### Dataset records
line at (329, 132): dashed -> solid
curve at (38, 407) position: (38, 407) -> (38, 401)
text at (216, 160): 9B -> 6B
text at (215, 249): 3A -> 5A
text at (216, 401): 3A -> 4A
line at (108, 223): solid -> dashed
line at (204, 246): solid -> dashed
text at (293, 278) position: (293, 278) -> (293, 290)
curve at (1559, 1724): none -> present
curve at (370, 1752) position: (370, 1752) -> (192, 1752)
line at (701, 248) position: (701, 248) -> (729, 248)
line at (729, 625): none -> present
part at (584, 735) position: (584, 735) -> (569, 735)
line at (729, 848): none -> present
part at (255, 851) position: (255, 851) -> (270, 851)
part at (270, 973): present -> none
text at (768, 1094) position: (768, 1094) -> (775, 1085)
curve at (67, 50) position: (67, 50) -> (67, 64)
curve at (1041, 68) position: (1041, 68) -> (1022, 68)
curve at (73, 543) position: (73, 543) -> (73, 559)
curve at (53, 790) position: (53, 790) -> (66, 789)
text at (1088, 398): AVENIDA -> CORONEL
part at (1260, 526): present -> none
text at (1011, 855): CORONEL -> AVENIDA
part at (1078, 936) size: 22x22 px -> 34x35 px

### Set exercise
Copy the lines unchanged, beginning with the first and ending with the line that contains "line at (729, 625): none -> present".

### Response for this exercise
line at (329, 132): dashed -> solid
curve at (38, 407) position: (38, 407) -> (38, 401)
text at (216, 160): 9B -> 6B
text at (215, 249): 3A -> 5A
text at (216, 401): 3A -> 4A
line at (108, 223): solid -> dashed
line at (204, 246): solid -> dashed
text at (293, 278) position: (293, 278) -> (293, 290)
curve at (1559, 1724): none -> present
curve at (370, 1752) position: (370, 1752) -> (192, 1752)
line at (701, 248) position: (701, 248) -> (729, 248)
line at (729, 625): none -> present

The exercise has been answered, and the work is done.